DATA EXTRACT -
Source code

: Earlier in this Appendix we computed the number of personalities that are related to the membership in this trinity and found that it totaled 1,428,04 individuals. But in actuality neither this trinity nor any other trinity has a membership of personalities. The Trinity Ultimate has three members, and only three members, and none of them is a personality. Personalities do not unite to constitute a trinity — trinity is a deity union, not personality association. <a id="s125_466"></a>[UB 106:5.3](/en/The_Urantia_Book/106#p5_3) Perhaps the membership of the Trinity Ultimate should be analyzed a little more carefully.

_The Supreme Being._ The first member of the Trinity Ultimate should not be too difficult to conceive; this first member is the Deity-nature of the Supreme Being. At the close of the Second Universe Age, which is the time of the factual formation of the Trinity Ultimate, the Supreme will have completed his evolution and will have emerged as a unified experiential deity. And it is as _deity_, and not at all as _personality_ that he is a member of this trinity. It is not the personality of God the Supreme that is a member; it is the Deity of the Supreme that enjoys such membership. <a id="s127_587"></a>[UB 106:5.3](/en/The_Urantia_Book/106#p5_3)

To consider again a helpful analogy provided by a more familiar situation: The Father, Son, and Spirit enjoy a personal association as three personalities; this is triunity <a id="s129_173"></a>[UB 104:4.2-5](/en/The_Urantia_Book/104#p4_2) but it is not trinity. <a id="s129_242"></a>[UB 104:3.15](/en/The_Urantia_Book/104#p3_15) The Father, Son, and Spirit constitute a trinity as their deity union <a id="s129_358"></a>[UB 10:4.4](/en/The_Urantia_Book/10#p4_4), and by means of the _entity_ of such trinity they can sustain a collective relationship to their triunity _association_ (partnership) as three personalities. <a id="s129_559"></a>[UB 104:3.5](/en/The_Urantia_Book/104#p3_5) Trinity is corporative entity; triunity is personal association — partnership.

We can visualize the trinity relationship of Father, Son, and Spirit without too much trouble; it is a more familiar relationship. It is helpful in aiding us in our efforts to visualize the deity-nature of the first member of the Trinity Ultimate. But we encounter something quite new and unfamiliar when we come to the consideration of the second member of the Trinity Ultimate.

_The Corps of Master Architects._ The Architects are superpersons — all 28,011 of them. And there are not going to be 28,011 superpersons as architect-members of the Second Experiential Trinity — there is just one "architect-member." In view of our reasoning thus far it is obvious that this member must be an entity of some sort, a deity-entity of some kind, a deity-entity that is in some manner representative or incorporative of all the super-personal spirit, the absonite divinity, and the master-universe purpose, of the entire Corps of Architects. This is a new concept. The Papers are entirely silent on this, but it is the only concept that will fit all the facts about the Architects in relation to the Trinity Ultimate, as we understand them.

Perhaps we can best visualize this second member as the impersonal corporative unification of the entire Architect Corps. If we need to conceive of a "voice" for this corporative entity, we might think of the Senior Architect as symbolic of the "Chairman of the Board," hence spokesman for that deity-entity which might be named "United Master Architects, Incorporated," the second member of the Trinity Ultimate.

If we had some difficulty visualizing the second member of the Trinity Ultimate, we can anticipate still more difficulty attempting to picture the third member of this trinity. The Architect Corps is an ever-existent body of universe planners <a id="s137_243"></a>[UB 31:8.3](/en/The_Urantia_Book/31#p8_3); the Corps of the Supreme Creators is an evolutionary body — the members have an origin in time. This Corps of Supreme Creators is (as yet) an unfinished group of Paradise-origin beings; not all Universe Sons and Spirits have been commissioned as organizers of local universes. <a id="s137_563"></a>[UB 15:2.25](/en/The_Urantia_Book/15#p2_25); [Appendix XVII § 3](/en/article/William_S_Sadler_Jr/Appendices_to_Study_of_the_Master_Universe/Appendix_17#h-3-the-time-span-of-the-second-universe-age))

EXERCISE PROMPT - In all the records, change "superpersons" to "super-persons" and leave everything else as it is.

RESPONSE TO THIS EXERCISE -
Source code

: Earlier in this Appendix we computed the number of personalities that are related to the membership in this trinity and found that it totaled 1,428,04 individuals. But in actuality neither this trinity nor any other trinity has a membership of personalities. The Trinity Ultimate has three members, and only three members, and none of them is a personality. Personalities do not unite to constitute a trinity — trinity is a deity union, not personality association. <a id="s125_466"></a>[UB 106:5.3](/en/The_Urantia_Book/106#p5_3) Perhaps the membership of the Trinity Ultimate should be analyzed a little more carefully.

_The Supreme Being._ The first member of the Trinity Ultimate should not be too difficult to conceive; this first member is the Deity-nature of the Supreme Being. At the close of the Second Universe Age, which is the time of the factual formation of the Trinity Ultimate, the Supreme will have completed his evolution and will have emerged as a unified experiential deity. And it is as _deity_, and not at all as _personality_ that he is a member of this trinity. It is not the personality of God the Supreme that is a member; it is the Deity of the Supreme that enjoys such membership. <a id="s127_587"></a>[UB 106:5.3](/en/The_Urantia_Book/106#p5_3)

To consider again a helpful analogy provided by a more familiar situation: The Father, Son, and Spirit enjoy a personal association as three personalities; this is triunity <a id="s129_173"></a>[UB 104:4.2-5](/en/The_Urantia_Book/104#p4_2) but it is not trinity. <a id="s129_242"></a>[UB 104:3.15](/en/The_Urantia_Book/104#p3_15) The Father, Son, and Spirit constitute a trinity as their deity union <a id="s129_358"></a>[UB 10:4.4](/en/The_Urantia_Book/10#p4_4), and by means of the _entity_ of such trinity they can sustain a collective relationship to their triunity _association_ (partnership) as three personalities. <a id="s129_559"></a>[UB 104:3.5](/en/The_Urantia_Book/104#p3_5) Trinity is corporative entity; triunity is personal association — partnership.

We can visualize the trinity relationship of Father, Son, and Spirit without too much trouble; it is a more familiar relationship. It is helpful in aiding us in our efforts to visualize the deity-nature of the first member of the Trinity Ultimate. But we encounter something quite new and unfamiliar when we come to the consideration of the second member of the Trinity Ultimate.

_The Corps of Master Architects._ The Architects are super-persons — all 28,011 of them. And there are not going to be 28,011 super-persons as architect-members of the Second Experiential Trinity — there is just one "architect-member." In view of our reasoning thus far it is obvious that this member must be an entity of some sort, a deity-entity of some kind, a deity-entity that is in some manner representative or incorporative of all the super-personal spirit, the absonite divinity, and the master-universe purpose, of the entire Corps of Architects. This is a new concept. The Papers are entirely silent on this, but it is the only concept that will fit all the facts about the Architects in relation to the Trinity Ultimate, as we understand them.

Perhaps we can best visualize this second member as the impersonal corporative unification of the entire Architect Corps. If we need to conceive of a "voice" for this corporative entity, we might think of the Senior Architect as symbolic of the "Chairman of the Board," hence spokesman for that deity-entity which might be named "United Master Architects, Incorporated," the second member of the Trinity Ultimate.

If we had some difficulty visualizing the second member of the Trinity Ultimate, we can anticipate still more difficulty attempting to picture the third member of this trinity. The Architect Corps is an ever-existent body of universe planners <a id="s137_243"></a>[UB 31:8.3](/en/The_Urantia_Book/31#p8_3); the Corps of the Supreme Creators is an evolutionary body — the members have an origin in time. This Corps of Supreme Creators is (as yet) an unfinished group of Paradise-origin beings; not all Universe Sons and Spirits have been commissioned as organizers of local universes. <a id="s137_563"></a>[UB 15:2.25](/en/The_Urantia_Book/15#p2_25); [Appendix XVII § 3](/en/article/William_S_Sadler_Jr/Appendices_to_Study_of_the_Master_Universe/Appendix_17#h-3-the-time-span-of-the-second-universe-age))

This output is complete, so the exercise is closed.